I have a multi class problem where I want to consider the most important features the model (in this case a LightGBM model) has learned when predicting individual classes, but then also when considering a subset of classes. Does this amount to simply summing the SHAP values of the selection of classes of interest?
Finally, what if we want to use our multi-class model to now perform a binary prediction. How best could we formulate the SHAP values to reflect this?
As an example, let's consider a multi-class model with three labels predicting a future outcome: hospital_emergency, hospital_appointment, healthy. Assuming these outcomes are indeed independent, I can train a multi-class model. The probabilities (perhaps not well calibrated) will sum to one. i.e.,
1 = P(healthy) + P(hospital_emergency) + P(hospital_appointment)
In this case, I should be able to find the probability of a subset of these outcomes by summing them. For example, I can find:
P(hospital) = P(hospital_emergency) + P(hospital_appointment)
Now, using the SHAP package, we can easily take our LightGBM model and using our hold out test set produce our shap values. Using these, I will be able to create shap beeswarm plots for each class, and also get the Mean Absolute Shap to rank the features by importance for each class.
My question is how do I produce the SHAP values associated with a subset of the outcome classes.
For example, what happens if I want the top features which lead to any hospital outcome?
Seeing as we are just summing the probabilities, my assumption is we can simply sum the underlying SHAP values
and values_base
associated with out subset of classes under consideration?
Written crudely, for my hospital example, this would conceptually equate to:
SHAP(hospital) = SHAP(hospital_emergency) + SHAP(hospital_emergency)
My final question is whether we can somehow 'binarize' the shape values?

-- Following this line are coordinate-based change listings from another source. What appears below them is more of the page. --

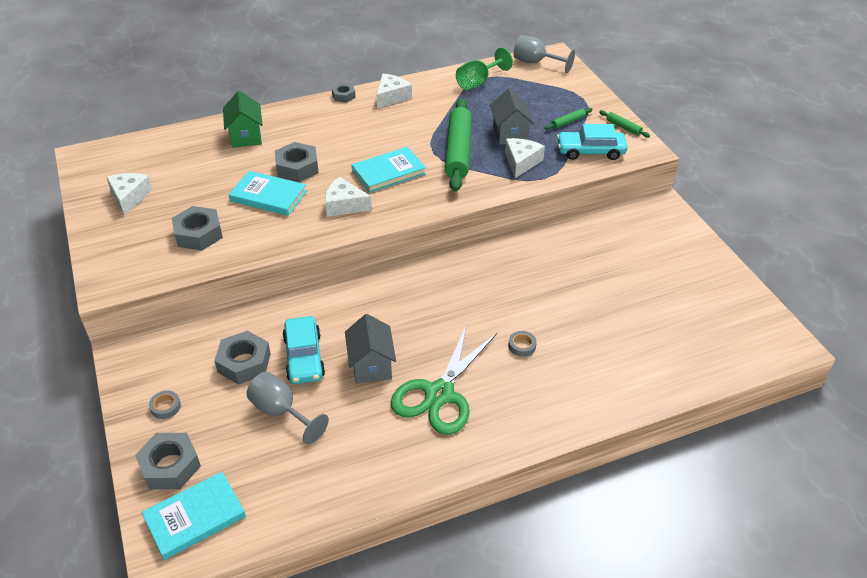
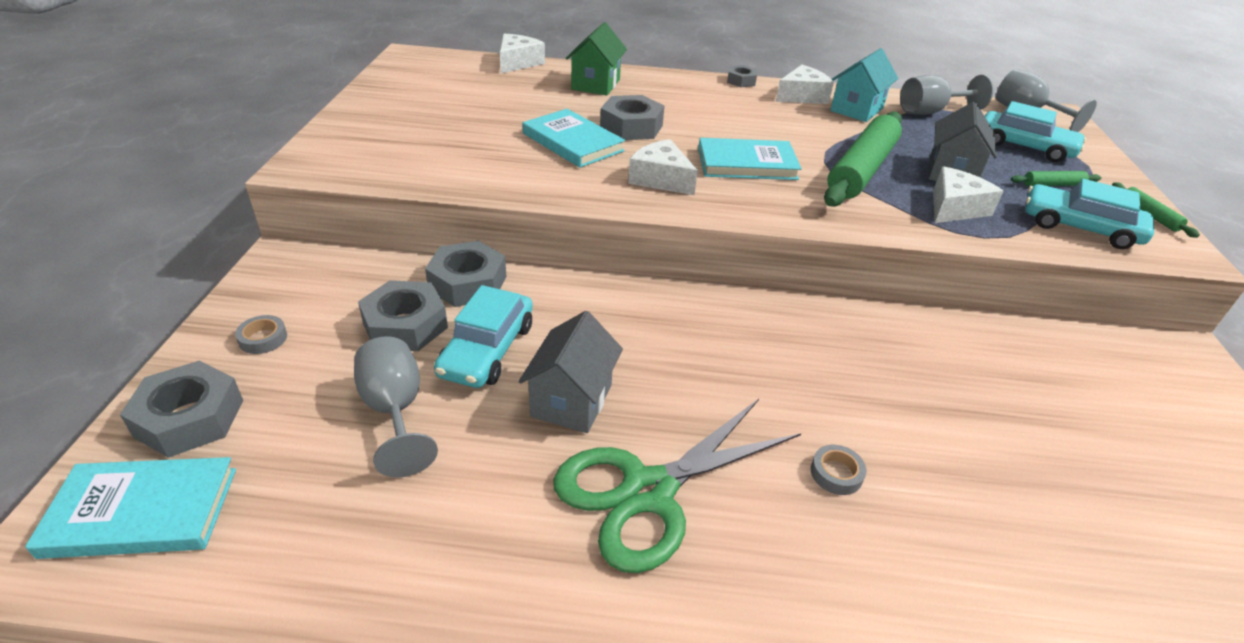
camera: 25 degrees right, 5 degrees down
white cheese [106,173,153,216] -> white cheese moved to [500,34,545,73]
grey nut [172,206,223,251] -> grey nut moved to [425,241,506,307]
green goblet [456,47,513,90] -> grey goblet [900,75,993,115]
none -> turquoise house [830,48,898,122]
none -> turquoise car [985,101,1087,162]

Say I wanted to use this multi-class model to now predict going to hospital:
1 = P(healthy) + P(hospital) = P(not_hospital) + P(hospital)
Does anyone have a suggestion about how we could formulate the SHAP values to reflect this?
Obviously we already have the SHAP values associated from the multi-class model's 'healthy' label prediction (crudely denoted as SHAP(healthy)
), but this doesn't include the 'information' from the other two classes which are predicting the opposite..
I am imagining something like:
SHAP(not_hospital) = SHAP(healthy) - SHAP(hospital_emergency) - SHAP(hospital_appointment)
But I am unsure whether this is appropriate. Especially as we end up with SHAP values which are larger than in the binary case.
Any help or insights would be greatly appricated!